Let me stop there. My wife tells me that this article was read out on a radio station for the visually impaired. She heard the young reader absolutely massacre the word ‘Gethsemane’, pronouncing it as if he had never heard it before. Thus this radio announcer nicely confirmed what Elder is saying.

He continues, “Sixty-three per cent of Australians at the 2006 census identified as Christian, although only a small minority said they attended church regularly. As for young Australians, a Christian Science Monitor survey three years ago found them the least religious in the world. Whether religious or not, few know the basic Christian stories and their meaning.”

After providing a few examples of this, he says, “La Trobe University sociologist John Carroll, agrees, saying the Easter story is powerful in dealing with big questions of life and death regardless of one’s faith. ‘The threat of death, the loss of people close to us; we have to make some sense of that and we find that in the big stories in our culture, and the adult story of Jesus and the Crucifixion is the biggest story of them all.’

“He says the Bible stories about children, especially about the baby Jesus, still have resonance in the non-church community. ‘It’s the adult Jesus story that’s in trouble,’ Professor Carroll says. ‘The story of Good Friday and resurrection is floundering badly. If we lose the tragic Jesus story from the culture, we lose a lot. That symbol of the cross sits on top of Western civilisation.’

“He says the loss of biblical stories from the culture is a direct failing of the Christian churches, who have a responsibility to ‘tell those stories in a way that is engaging today’. Others, such as sociologist David Chalke, say Australians over 30 may retain some knowledge of Bible stories from their primary education, but younger people ‘have been brought up in an actively atheist education system and … don’t know anything about it’.”

It seems there are at least two main culprits here. Yes there is certainly the secularist war against all things Christian. But churches must also shoulder a large portion of the blame. We have been dumbing down our congregations for decades now. We have given them heaps of entertainment, celebrity culture, feel-good therapy, humanist sop, and theologically-empty pep talks.

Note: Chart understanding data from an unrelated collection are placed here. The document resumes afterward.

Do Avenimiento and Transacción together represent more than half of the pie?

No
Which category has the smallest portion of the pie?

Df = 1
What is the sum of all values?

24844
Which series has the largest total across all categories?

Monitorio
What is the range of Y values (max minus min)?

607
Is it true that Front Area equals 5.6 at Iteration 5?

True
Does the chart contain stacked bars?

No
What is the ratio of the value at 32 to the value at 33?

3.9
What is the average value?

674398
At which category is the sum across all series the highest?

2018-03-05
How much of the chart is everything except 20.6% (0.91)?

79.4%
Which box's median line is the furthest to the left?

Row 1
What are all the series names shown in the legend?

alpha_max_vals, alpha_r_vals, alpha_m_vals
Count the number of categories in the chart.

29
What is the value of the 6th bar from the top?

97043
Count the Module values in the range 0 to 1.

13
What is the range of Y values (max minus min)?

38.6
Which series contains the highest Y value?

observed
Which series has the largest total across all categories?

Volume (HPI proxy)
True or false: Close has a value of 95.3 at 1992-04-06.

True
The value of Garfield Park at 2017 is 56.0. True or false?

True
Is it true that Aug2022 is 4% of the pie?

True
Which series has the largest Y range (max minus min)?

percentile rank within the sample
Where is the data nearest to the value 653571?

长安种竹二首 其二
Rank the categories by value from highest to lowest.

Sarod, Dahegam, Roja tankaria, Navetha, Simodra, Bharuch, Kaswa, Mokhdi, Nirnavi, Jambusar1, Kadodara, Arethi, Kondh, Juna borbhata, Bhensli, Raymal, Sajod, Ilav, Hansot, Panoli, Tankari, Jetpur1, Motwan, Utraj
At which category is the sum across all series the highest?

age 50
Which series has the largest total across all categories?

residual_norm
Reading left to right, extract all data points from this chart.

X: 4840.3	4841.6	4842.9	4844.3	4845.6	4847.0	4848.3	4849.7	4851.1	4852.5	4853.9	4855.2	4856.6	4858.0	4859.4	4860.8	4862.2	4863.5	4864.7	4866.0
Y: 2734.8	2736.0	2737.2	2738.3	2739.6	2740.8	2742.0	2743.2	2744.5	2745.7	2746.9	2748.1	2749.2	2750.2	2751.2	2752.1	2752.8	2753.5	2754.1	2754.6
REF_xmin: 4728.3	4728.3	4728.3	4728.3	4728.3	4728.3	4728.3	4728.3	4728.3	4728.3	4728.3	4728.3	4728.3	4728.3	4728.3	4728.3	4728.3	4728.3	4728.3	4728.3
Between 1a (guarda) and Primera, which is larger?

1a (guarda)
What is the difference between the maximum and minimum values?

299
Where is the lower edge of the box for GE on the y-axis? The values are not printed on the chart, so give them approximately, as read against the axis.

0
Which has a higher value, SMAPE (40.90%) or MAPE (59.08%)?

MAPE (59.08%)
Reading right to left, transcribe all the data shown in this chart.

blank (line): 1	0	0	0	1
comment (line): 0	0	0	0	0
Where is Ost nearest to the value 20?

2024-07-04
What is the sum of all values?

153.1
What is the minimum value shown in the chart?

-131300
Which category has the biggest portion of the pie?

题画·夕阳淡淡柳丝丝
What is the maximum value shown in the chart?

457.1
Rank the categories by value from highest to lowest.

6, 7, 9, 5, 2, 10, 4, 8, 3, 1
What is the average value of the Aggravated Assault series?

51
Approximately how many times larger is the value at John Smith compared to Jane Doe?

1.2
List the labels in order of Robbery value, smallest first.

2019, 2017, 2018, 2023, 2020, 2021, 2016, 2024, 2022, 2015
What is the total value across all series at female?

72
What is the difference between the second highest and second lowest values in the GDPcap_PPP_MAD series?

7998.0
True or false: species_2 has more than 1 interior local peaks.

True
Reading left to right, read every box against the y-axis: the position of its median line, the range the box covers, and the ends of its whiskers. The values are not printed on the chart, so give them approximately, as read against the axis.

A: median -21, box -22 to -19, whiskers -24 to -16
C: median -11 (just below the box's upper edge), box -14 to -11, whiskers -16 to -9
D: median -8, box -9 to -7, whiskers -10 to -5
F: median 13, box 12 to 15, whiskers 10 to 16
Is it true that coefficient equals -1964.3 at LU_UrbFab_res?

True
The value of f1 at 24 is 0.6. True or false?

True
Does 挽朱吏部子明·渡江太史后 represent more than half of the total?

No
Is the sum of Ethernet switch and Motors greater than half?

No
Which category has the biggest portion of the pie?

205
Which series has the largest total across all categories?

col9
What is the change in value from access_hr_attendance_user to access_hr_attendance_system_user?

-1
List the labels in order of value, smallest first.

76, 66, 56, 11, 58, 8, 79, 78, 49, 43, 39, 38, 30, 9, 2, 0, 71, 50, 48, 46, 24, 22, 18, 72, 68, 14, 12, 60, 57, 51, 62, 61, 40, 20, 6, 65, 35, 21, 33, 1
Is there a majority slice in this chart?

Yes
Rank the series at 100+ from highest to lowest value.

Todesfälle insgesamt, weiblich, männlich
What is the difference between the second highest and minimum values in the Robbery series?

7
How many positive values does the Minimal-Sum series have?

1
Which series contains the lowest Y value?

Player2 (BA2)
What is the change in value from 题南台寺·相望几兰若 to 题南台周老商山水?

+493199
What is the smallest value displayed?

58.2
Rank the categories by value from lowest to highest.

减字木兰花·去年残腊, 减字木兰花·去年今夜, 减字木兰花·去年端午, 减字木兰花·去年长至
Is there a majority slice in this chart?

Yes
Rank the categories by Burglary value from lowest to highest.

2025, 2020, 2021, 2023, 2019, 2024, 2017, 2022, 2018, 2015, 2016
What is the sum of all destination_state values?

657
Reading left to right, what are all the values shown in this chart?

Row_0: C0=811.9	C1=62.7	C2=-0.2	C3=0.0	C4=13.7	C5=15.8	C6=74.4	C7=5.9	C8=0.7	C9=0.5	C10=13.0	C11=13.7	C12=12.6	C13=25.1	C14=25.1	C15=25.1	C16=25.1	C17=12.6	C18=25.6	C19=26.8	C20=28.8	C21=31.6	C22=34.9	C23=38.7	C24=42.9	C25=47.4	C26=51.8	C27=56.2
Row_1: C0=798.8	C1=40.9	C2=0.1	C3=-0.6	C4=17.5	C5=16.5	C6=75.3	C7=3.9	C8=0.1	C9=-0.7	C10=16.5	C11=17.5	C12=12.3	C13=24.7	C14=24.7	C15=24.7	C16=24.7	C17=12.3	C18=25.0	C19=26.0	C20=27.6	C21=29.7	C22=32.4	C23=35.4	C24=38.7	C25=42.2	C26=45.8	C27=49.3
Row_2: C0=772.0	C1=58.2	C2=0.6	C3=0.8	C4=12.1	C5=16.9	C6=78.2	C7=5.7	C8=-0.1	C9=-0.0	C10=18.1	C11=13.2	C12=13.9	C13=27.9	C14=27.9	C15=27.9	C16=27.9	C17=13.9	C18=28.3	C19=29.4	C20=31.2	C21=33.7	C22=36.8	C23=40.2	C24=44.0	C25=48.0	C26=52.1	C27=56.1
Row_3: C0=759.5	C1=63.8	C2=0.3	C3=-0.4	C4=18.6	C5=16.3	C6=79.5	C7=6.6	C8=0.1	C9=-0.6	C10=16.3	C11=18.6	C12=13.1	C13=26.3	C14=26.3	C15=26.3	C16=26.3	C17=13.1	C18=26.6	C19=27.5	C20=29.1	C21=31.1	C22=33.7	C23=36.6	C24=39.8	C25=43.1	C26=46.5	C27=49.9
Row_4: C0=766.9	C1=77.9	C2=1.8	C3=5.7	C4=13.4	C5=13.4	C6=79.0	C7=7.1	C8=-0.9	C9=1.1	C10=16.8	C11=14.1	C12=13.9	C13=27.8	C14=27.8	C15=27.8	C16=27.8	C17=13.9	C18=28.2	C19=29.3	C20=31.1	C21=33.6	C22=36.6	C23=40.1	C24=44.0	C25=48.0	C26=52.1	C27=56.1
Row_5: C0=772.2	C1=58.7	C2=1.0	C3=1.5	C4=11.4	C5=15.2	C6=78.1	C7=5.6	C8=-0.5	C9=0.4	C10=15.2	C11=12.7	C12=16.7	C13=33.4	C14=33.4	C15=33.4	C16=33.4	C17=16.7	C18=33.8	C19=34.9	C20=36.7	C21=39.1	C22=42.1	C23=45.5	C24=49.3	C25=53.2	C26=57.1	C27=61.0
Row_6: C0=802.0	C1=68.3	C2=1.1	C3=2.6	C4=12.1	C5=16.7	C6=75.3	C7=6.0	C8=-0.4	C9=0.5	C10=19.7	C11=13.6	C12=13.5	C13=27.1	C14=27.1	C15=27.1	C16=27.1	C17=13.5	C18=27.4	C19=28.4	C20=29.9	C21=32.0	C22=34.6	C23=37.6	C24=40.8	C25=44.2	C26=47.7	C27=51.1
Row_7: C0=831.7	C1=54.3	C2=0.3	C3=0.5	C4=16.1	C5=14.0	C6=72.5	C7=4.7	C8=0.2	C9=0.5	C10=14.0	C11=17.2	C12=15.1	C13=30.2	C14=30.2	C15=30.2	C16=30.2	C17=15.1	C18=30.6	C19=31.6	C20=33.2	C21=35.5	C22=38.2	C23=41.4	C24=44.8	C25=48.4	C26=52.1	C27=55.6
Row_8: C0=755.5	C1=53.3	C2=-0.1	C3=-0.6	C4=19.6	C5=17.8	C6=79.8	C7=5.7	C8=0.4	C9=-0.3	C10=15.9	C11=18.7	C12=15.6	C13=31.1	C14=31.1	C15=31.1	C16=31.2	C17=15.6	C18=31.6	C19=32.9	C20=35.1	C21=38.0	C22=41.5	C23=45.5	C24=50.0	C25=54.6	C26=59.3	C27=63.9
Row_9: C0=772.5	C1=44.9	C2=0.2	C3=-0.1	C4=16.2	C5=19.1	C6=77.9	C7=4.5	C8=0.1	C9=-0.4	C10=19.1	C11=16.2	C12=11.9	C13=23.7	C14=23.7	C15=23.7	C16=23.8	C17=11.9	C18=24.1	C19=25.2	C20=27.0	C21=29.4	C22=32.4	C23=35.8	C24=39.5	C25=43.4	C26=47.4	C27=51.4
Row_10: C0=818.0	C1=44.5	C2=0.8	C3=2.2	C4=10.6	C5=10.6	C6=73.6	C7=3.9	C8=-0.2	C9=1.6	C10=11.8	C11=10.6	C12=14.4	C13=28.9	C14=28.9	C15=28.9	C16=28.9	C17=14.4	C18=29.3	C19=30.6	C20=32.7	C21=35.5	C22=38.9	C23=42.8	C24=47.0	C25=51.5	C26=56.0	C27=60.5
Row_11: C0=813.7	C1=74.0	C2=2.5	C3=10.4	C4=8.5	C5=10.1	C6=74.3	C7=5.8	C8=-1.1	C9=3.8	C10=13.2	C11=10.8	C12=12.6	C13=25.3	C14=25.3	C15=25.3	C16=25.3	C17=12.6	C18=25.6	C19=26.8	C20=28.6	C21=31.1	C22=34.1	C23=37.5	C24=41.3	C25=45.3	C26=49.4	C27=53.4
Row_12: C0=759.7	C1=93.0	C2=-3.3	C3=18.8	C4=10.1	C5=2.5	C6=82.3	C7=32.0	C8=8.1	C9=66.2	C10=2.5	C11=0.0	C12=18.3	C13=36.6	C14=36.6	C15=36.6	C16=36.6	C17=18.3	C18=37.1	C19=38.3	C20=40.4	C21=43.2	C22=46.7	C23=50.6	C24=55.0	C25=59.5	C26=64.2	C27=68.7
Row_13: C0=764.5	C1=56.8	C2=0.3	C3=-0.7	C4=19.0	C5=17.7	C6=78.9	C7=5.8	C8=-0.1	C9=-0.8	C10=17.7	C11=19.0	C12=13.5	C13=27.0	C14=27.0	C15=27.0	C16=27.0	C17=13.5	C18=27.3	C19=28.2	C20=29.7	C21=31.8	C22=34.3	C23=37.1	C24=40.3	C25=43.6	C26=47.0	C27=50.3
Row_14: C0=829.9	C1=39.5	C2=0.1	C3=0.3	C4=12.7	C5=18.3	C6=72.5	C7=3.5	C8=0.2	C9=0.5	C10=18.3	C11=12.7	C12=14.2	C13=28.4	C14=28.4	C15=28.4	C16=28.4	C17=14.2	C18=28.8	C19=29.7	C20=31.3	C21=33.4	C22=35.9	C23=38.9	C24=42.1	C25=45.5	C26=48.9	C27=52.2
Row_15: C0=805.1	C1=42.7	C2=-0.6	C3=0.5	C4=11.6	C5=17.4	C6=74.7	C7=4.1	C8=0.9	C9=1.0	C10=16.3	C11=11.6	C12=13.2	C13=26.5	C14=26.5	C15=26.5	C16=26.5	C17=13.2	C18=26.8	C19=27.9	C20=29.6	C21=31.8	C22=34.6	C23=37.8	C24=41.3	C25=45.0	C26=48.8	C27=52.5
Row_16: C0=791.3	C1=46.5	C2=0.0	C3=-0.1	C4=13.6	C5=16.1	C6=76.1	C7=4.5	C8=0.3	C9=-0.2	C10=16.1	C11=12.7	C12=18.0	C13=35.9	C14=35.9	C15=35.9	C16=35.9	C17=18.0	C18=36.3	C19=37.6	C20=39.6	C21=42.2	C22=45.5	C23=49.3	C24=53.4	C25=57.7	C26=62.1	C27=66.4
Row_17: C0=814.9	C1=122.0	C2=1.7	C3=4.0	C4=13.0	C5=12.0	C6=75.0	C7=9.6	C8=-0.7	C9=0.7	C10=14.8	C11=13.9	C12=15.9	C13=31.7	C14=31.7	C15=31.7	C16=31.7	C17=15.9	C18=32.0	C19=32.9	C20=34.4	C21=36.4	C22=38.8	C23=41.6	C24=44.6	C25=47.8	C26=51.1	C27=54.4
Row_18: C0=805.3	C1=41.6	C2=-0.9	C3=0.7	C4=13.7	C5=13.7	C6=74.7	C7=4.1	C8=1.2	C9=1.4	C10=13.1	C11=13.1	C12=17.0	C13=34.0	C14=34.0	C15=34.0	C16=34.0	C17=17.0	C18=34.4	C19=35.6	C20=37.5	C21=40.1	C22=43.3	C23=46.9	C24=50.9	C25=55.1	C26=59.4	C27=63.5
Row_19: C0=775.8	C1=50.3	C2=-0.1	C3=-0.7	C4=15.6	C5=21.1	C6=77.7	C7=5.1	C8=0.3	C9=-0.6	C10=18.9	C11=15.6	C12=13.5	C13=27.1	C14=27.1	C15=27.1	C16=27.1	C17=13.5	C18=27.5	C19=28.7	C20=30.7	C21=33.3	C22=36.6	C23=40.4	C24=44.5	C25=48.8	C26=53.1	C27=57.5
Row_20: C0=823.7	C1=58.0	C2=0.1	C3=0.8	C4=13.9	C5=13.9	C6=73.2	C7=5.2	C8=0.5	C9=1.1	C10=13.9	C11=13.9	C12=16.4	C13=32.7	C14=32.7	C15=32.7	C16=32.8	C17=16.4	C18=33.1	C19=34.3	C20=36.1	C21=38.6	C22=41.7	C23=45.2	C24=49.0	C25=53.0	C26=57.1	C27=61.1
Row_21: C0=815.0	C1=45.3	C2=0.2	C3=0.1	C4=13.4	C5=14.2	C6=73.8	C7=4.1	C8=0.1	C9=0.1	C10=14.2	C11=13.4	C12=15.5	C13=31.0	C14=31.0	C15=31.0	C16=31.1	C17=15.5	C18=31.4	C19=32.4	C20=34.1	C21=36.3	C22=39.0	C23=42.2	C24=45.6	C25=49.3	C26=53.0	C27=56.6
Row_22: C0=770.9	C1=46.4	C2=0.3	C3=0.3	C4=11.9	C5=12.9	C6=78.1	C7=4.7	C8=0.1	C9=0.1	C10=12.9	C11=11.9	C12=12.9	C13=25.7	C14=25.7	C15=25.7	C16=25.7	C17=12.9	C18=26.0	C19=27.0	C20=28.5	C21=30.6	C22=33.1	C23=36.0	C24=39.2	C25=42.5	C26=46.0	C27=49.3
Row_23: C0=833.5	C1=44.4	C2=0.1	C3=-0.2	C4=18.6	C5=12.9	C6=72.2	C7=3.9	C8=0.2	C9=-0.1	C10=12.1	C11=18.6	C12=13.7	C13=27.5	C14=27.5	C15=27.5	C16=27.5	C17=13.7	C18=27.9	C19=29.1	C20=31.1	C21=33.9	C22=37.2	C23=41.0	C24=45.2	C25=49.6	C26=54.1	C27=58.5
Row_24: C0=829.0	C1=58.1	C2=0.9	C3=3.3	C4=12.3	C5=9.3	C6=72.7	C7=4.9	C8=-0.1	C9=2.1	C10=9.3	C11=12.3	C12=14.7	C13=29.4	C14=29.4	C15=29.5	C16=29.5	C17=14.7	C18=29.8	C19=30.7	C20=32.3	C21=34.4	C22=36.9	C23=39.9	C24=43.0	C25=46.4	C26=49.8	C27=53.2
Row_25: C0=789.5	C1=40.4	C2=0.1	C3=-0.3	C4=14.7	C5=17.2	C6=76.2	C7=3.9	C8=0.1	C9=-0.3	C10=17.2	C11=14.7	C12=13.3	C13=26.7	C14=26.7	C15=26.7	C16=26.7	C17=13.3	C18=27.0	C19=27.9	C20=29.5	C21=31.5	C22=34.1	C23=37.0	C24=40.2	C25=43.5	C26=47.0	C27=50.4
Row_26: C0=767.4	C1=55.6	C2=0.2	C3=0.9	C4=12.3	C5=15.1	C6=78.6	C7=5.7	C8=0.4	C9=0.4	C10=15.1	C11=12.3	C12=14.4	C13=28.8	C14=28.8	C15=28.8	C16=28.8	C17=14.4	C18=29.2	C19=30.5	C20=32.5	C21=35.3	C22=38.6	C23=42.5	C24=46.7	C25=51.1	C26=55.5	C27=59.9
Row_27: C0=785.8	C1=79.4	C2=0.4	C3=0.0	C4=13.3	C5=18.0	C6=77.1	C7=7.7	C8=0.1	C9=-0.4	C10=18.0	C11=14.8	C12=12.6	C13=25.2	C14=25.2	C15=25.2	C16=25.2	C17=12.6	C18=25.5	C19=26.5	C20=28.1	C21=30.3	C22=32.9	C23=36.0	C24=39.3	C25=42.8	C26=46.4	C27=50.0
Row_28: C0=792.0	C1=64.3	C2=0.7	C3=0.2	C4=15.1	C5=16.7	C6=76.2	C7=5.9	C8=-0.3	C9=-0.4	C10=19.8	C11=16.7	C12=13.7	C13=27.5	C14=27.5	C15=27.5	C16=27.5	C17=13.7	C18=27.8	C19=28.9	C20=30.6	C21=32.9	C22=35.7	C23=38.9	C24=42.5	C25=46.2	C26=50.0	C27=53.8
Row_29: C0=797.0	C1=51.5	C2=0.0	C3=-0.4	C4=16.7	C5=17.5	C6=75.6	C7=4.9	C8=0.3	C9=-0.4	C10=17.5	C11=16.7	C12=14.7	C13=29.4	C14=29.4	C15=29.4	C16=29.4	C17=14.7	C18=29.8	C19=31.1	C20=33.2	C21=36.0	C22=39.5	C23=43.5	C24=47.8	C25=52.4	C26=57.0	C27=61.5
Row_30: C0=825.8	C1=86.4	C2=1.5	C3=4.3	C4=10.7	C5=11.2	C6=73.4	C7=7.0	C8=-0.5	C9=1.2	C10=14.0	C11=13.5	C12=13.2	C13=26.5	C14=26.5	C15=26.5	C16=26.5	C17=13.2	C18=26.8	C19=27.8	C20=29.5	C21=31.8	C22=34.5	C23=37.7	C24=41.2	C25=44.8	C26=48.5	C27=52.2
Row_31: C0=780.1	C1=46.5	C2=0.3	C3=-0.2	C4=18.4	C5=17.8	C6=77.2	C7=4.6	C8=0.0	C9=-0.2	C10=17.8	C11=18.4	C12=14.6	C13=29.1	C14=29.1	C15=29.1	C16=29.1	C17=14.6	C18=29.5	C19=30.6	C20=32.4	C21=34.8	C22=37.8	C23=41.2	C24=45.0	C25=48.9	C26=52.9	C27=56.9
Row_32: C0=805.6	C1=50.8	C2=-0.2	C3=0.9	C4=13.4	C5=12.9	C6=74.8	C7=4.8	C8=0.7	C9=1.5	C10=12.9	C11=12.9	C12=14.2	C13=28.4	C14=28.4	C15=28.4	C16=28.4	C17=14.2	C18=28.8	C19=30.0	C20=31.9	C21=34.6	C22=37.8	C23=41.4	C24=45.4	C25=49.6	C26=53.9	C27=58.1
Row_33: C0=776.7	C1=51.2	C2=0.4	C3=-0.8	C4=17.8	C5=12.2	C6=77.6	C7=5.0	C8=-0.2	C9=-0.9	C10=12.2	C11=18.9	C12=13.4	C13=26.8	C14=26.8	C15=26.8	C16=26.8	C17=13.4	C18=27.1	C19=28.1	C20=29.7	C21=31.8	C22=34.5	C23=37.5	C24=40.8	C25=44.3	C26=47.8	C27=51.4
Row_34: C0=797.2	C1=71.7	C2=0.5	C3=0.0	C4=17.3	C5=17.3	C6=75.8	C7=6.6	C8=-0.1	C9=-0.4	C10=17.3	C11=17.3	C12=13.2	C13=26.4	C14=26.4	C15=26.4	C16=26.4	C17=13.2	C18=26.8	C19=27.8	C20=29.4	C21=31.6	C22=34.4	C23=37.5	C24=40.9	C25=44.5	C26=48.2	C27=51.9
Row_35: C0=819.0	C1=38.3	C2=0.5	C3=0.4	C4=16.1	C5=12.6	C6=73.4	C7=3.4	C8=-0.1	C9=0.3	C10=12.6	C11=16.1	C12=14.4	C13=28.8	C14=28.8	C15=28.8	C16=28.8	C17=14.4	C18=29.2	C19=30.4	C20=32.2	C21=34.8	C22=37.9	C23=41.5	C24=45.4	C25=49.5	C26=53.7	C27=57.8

But we have largely abandoned our responsibility to provide solid, Bible-based teaching and exposition of Scripture. Certainly in many of our youth departments, our young people are being entertained to death but are being starved of basic biblical doctrine and theology.

No wonder biblical illiteracy seems to be at an all time high. The church has a lot to do to turn things around. Sure, there are many solid churches where the Word of God is boldly proclaimed, systematically taught, and courageously defended. But I suspect that these may be the exception to the rule.

Biblical illiteracy will not go away soon unless a concentrated effort is made by all Christian churches to make biblical literacy a chief priority. Until this occurs, we will only see more articles in the secular press bemoaning this decline. And the fact that it is non-Christians that are pointing this out is even more disconcerting.